#### FRAGMENTO PARA LEER:

====

El problema es que, como espectadores, no podemos involucrarnos emocionalmente con todo ello, pues no sabemos quiénes son los muertitos, por más que en la pantalla se nos informe cada cuanto tiempo del nombre, la edad y la fecha del suicidio de cada uno de ellos.
Salí de la película unos minutos antes de que terminara, pero no cuenta como walk-out: lo que sucede es que tenía que salir para poder ver Alamar (México, 2009), opera prima de ficción de Pedro González-Rubio, quien conoció cierto reconocimiento hace algunos años por su documental Toro Negro (2005). Para ser honestos, Alamar es una suerte de ficción documental más que una ficción pura. La historia se ubica en el Chinchorro, cerca de Chetumal, y se centra en la relación entre un pescador y buzo maya llamado Jorge (Jorge Machado) y su pequeño hijo Natan (Natan Machado), quien ha llegado de visita desde Italia a pasar unos días con su progenitor. Sucede que Jorge concibió a Natan con una italiana, Roberta (Roberta Palombini), quien vive en Roma. Ella vive feliz en la ciudad; él vive feliz a la orilla del oceáno. Natan está, pues, dividido entre la cosmopolita y milenaria Roma y el pequeño poblado de pescadores en donde vive su papá.
Aquí no hay melodrama. Hay observación naturalista, en la mejor tradición del primer Alcoriza, el de Tiburoneros (1963): Jorge se lleva a su hijo para que lo vea cómo pesca, como atrapa las langostas, cómo mata las barracudas, mientras lo enseña a descamar peces, a partir langostas a cuchillo, a cuidarse de los lagartos que por ahí rondan y hasta a domesticar, cual Principito ítalo-mexicano, a cierta garza africana a la que bautiza como "Blanquita" y que un buen día desaparecerá sin dejar rastro. Exactamente como él, Natan, que también regresará con su mamá a Italia. Aunque el escuincle, se entiende, sí dejó rastro: a lo mejor el año que entra regresa a cazar barracudas. La mejor película de ficción que he visto hasta el momento, pero está fuera de concurso: ya había ganado en Morelia 2009 y hace poco en Rotterdam 2010.

====

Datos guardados
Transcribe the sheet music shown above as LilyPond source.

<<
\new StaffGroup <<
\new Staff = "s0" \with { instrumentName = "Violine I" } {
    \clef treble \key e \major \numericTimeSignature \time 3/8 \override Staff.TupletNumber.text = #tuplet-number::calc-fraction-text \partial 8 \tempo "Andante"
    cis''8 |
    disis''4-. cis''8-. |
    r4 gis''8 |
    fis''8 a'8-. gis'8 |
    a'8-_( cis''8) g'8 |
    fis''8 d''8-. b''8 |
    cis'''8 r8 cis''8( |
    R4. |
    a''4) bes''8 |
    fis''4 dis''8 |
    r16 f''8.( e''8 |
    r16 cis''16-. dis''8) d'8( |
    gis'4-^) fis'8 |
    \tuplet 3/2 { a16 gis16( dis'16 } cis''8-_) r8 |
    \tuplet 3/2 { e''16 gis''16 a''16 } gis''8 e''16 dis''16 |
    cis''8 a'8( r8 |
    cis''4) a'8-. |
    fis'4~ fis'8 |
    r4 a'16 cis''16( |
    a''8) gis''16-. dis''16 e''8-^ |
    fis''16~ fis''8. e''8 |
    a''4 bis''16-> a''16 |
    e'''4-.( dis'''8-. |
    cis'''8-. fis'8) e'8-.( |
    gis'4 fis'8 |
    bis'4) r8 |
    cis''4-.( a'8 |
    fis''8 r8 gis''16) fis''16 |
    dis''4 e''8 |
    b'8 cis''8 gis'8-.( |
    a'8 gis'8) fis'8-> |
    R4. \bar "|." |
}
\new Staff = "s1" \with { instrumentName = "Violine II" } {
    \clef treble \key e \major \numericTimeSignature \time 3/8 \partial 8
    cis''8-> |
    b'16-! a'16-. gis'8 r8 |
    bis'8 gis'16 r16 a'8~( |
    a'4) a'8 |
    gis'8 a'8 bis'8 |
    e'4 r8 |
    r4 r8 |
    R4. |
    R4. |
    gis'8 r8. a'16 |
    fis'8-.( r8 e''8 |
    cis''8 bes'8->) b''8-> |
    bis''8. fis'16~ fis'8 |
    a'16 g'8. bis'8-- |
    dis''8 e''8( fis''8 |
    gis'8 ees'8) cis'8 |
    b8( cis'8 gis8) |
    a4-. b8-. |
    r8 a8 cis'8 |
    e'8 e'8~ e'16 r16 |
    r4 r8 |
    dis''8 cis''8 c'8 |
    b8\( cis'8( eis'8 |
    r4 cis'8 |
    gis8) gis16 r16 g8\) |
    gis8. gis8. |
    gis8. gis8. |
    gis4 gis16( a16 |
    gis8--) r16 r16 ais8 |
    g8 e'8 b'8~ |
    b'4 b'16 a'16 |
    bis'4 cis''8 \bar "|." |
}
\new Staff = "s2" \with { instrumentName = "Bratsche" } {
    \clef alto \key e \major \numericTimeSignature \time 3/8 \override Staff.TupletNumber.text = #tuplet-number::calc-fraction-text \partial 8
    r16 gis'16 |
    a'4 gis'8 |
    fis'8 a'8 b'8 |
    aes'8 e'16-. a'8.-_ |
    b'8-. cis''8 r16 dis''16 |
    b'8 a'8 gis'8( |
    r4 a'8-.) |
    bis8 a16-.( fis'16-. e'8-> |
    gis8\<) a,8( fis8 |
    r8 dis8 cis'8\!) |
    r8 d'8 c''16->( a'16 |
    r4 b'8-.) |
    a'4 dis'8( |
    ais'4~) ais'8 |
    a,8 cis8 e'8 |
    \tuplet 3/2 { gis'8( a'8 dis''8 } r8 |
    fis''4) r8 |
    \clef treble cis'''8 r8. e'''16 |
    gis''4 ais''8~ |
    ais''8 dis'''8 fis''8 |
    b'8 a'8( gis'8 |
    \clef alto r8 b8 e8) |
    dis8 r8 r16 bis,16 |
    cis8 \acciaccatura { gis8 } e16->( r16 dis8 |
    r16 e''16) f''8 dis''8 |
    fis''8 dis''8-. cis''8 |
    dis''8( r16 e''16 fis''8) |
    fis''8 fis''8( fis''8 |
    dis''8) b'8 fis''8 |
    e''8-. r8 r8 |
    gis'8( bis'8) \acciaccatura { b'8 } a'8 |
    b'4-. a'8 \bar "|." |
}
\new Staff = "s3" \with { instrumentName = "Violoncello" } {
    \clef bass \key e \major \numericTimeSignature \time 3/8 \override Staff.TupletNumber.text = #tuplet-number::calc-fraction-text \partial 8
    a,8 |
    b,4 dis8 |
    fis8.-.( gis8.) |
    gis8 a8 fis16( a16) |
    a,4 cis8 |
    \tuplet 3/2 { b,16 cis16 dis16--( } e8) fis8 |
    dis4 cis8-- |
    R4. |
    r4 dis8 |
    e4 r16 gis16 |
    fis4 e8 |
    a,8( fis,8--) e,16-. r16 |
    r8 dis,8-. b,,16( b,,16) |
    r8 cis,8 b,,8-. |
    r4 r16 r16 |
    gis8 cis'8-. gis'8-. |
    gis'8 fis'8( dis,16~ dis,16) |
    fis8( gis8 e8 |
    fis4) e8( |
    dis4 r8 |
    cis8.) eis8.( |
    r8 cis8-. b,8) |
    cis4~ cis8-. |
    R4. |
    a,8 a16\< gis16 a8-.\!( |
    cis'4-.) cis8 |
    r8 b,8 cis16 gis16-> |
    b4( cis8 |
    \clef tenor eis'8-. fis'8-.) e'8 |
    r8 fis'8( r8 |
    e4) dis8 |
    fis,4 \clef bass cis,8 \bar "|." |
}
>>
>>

====

#### CONSIGNA:
Transcribe sin cambios el pasaje de la reseña que empieza en las palabras "Aquí no hay" y se detiene después de "en Rotterdam 2010.".

#### RESPUESTA:
Aquí no hay melodrama. Hay observación naturalista, en la mejor tradición del primer Alcoriza, el de Tiburoneros (1963): Jorge se lleva a su hijo para que lo vea cómo pesca, como atrapa las langostas, cómo mata las barracudas, mientras lo enseña a descamar peces, a partir langostas a cuchillo, a cuidarse de los lagartos que por ahí rondan y hasta a domesticar, cual Principito ítalo-mexicano, a cierta garza africana a la que bautiza como "Blanquita" y que un buen día desaparecerá sin dejar rastro. Exactamente como él, Natan, que también regresará con su mamá a Italia. Aunque el escuincle, se entiende, sí dejó rastro: a lo mejor el año que entra regresa a cazar barracudas. La mejor película de ficción que he visto hasta el momento, pero está fuera de concurso: ya había ganado en Morelia 2009 y hace poco en Rotterdam 2010.